* Extracted text

Configuration Management/Deployment Focus Items

  • What is the Deployment & Configuration Management Strategy?
  • 3rd party and vendor software is often deployed using RPMs, or using package managers like yum, apt, or (heaven forbid) tarballs or system-based software package managers. But what do you use for internally built software? These tools are often language specific (ant/maven for java, for example, or gems for ruby, or pear for php), and in hybrid environments, having engineers package software releases into rpms shows a higher degree of aptitude (pardon the pun) in configuration management and deployment.


Information Technology (IT) Focus Items

  • 3rd Party Licenses
  • All 3rd party software on engineers' desktops should be properly licensed. A culture of respecting others' intellectual property must be encouraged, and a process that directs new software requests to management (for consideration whether single-, multiple- or a site- licenses should be acquired).
  • Proper ownership of technical assets?
  • Are ownership of technical assets in the right hands? From domain name registrations to licenses to support, telco and datacenter contracts, they should, to the extent possible, be using role-based accounts monitored by multiple people, or if directed at a person, ideally someone high up enough in the chain to have fiduciary responsibility.
  • Customer Support System
  • What's the ticketing system?
  • Policy Compliance
  • This is a very broad area. To the extent it is relevant, are your software products in compliance with regulations including (but certainly not limited to) CAN-SPAM, Privacy/Terms of Service, COPPA, PCI-DSS, SOX, HIPAA, etc.?
  • Hardware Documentation
  • Do you have a list of all of your hardware assets? When were they acquired? When are they due to be replaced? Are they granular enough to take into account sub-systems? (Cards, hard drives) What software versions do they run (i.e. are they firmware and software patched and up to date)?
  • Legacy Assessment
  • What systems, software and hardware are considered legacy? (To me, this means, not currently under an active support contract, end-of-lifed, no bugfix policy, or hardware older than 3 years old). Are they that way because of certain software systems, or vice versa? What's the plan for untangling the mess?


Operations Focus Items

  • Network Bandwidth
  • What's current base and peak utilization? If peak is approaching > 30%, what are the plans on what timeline to expand bandwidth needs? (This applies to every central or branch office, as well as to any critical or backup datacenter, or to any VPNs or leased circuits)
  • Single Points of Failure
  • Kate touches on this from a broad perspective, but it bears considering network path redundancy. What happens if a given link is cut? Say a backhoe takes out a bundle of fiber. What alternatives for every business-critical system do you have in place?

* Information shown
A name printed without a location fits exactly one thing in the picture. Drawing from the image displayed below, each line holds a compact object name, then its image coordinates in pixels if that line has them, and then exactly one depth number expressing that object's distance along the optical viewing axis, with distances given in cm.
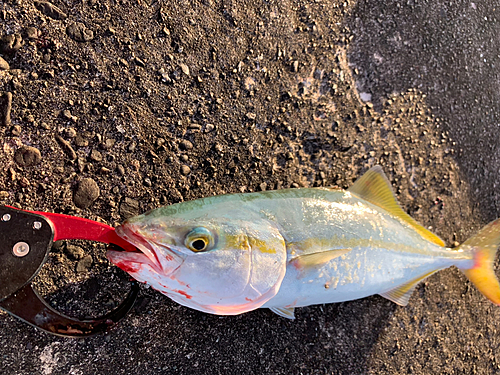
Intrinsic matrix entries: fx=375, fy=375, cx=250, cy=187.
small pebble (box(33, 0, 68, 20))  31
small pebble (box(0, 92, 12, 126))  31
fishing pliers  27
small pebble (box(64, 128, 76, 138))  32
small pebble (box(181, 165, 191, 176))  34
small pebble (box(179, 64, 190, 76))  34
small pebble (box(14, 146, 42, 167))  31
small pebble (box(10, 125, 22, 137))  31
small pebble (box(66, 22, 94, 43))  32
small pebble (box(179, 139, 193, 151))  34
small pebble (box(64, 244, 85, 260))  32
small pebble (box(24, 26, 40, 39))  31
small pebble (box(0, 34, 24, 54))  31
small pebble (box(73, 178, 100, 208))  32
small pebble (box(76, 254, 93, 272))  32
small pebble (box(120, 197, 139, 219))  33
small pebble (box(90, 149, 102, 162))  32
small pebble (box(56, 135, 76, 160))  32
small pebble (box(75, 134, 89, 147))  32
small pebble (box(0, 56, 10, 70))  31
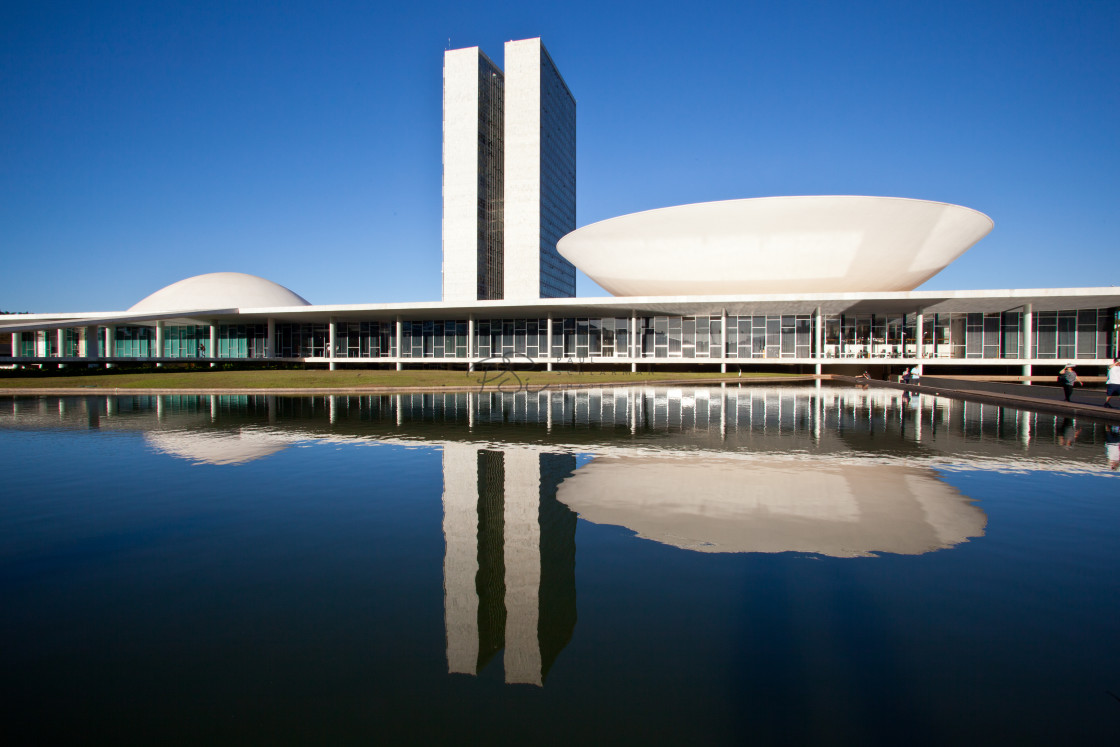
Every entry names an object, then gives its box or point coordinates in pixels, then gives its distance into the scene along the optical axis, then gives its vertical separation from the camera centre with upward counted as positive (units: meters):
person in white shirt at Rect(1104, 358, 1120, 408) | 14.74 -0.66
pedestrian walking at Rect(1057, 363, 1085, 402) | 16.48 -0.68
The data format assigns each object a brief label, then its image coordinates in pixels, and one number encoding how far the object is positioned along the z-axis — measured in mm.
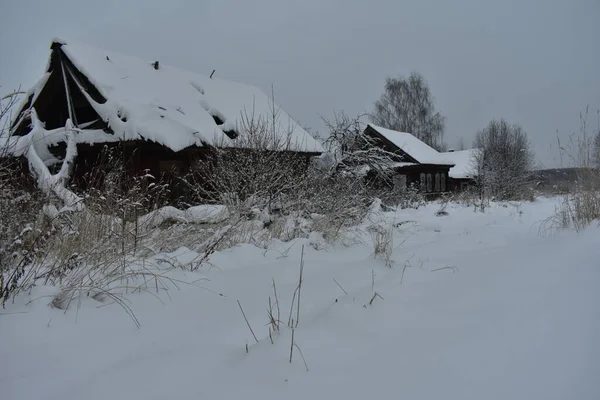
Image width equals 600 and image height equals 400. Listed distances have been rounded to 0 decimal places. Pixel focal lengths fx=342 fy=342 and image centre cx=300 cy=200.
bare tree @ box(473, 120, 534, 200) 18094
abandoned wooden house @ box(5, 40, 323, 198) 9562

* Problem description
In the focus-item checklist, how old must hardware be for the author to consider it legacy? The records above are separate from the text and stand on their own.

* Solution
Older than 3 years.